What is the target demographic for Beets & Bones?
CV: About three-quarters of our customers at Tower Grove [Farmers’ Market] were split between twentysomethings and people 55-plus. But I think moms and dads with kids will be interested, too. Really, our customer is anyone interested in healthy foods that also taste really good.
NZ: I agree. There’s no one demographic we appeal to over another.
CV: You know, you don’t often pay attention to this stuff until you need to. You may not be a customer today, but you may get some news regarding your health that forces you to start thinking about this tomorrow.
How’s the response been so far?
CV: I get 15 to 20 messages a day: ‘Please, please open up,’ and ‘Please send us a menu.’ Everyone is excited but getting impatient.
NZ: We’ll do as many pop-ups as we can, given the COVID constraints—under a sidewalk tent, out of the pickup window—because people seem to be digging what we’re putting down.
Is the plan to do more Beets & Bones, or will you veer off and tackle another concept?
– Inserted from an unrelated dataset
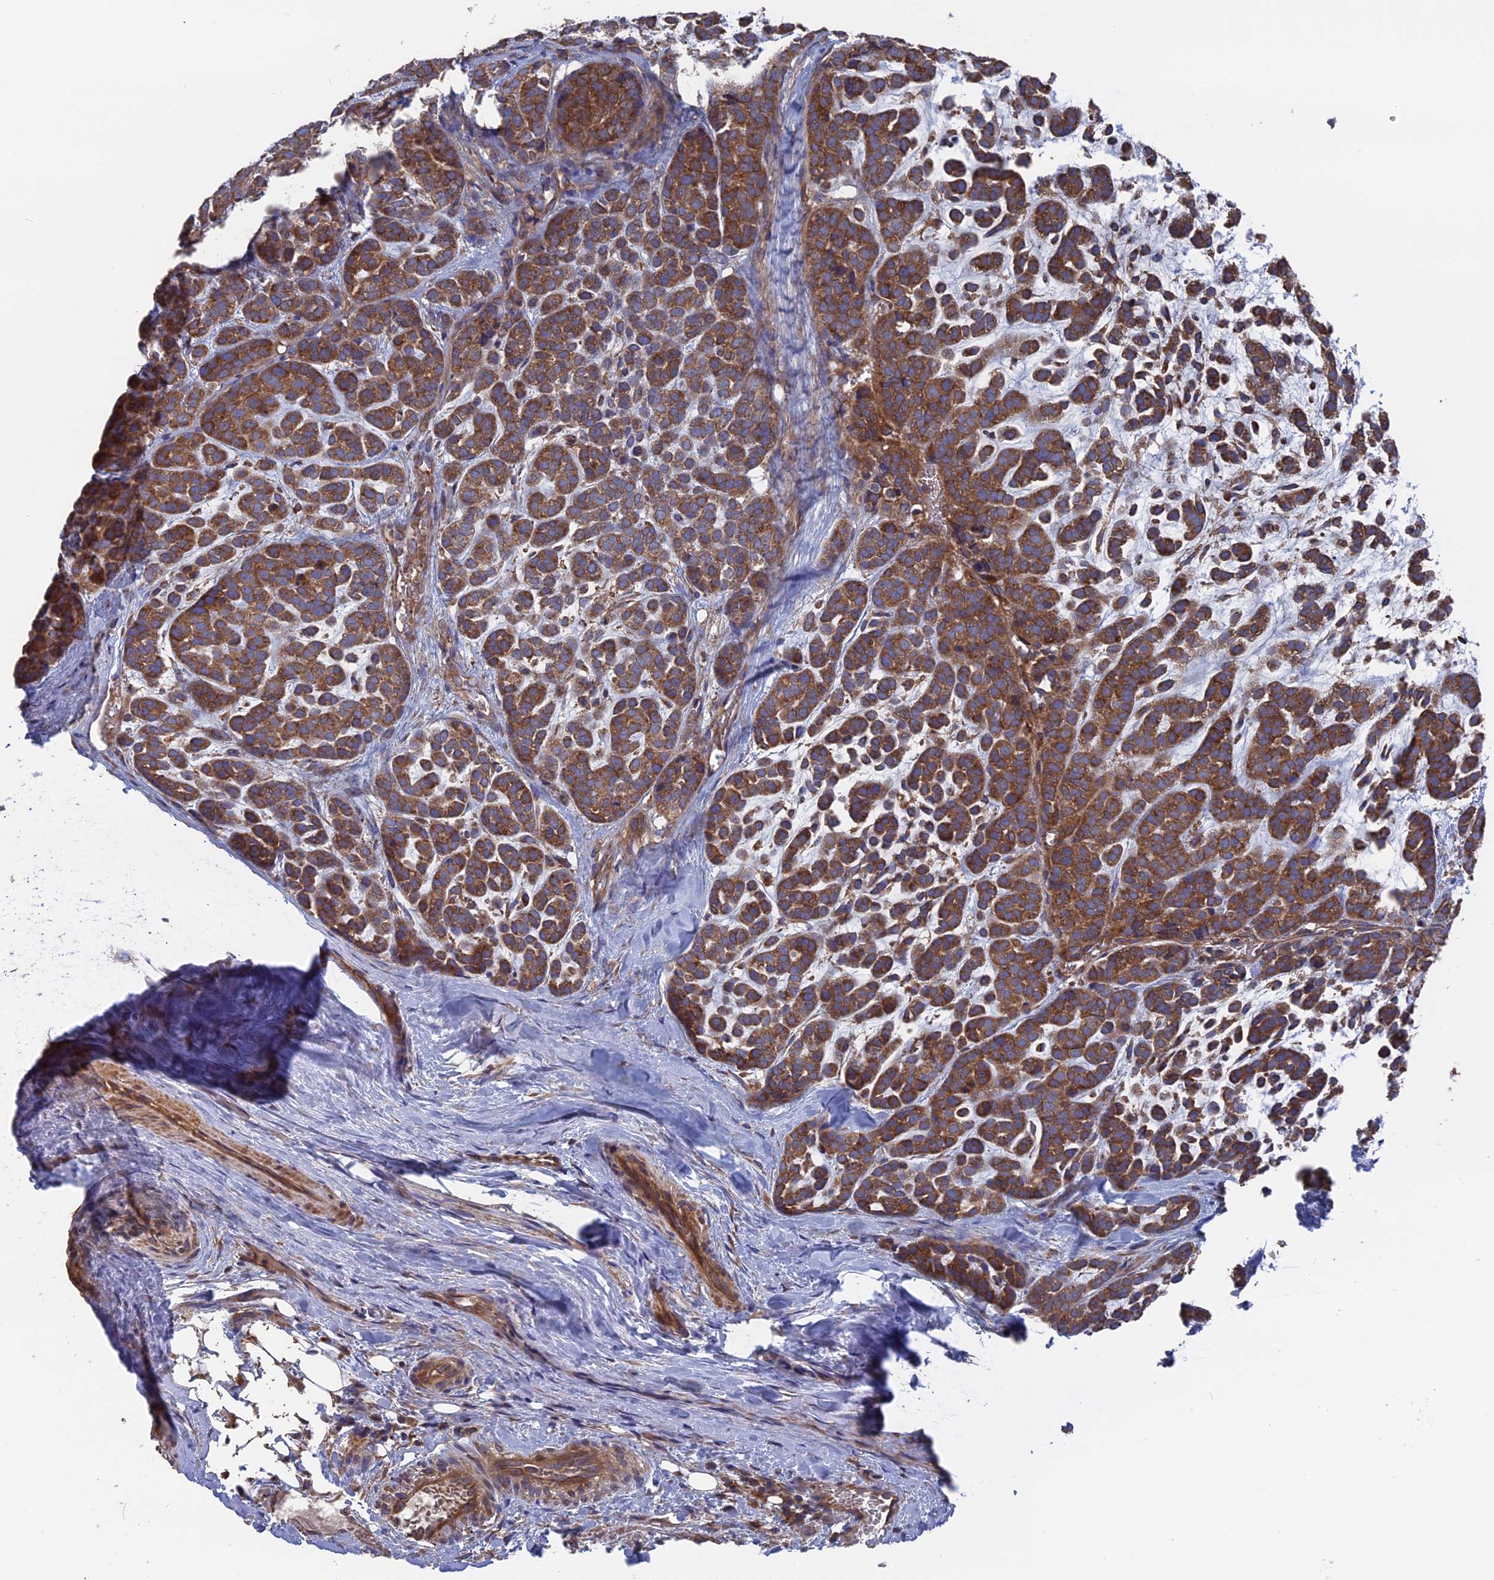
{"staining": {"intensity": "moderate", "quantity": ">75%", "location": "cytoplasmic/membranous"}, "tissue": "head and neck cancer", "cell_type": "Tumor cells", "image_type": "cancer", "snomed": [{"axis": "morphology", "description": "Adenocarcinoma, NOS"}, {"axis": "morphology", "description": "Adenoma, NOS"}, {"axis": "topography", "description": "Head-Neck"}], "caption": "Head and neck cancer (adenocarcinoma) stained with DAB IHC exhibits medium levels of moderate cytoplasmic/membranous expression in approximately >75% of tumor cells.", "gene": "TELO2", "patient": {"sex": "female", "age": 55}}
CV: The plan is to open more Upshot Coffees and more Beets & Bones and build enough infrastructure to grow these brands. Once we get through the pandemic, you’ll see another one here soon and even outside of St. Louis if we have the opportunity.
How has the pandemic affected you personally?
CV: Obviously, this last year has been a major challenge for most people in the world—being quarantined, losing income, having to teach your kids versus going to work. Our customers at both businesses need to know how much we appreciate their constant support before and during this ordeal. We’re still here, because they wanted us here. It’s because of them that we were able to open up in a new market and realize our dreams.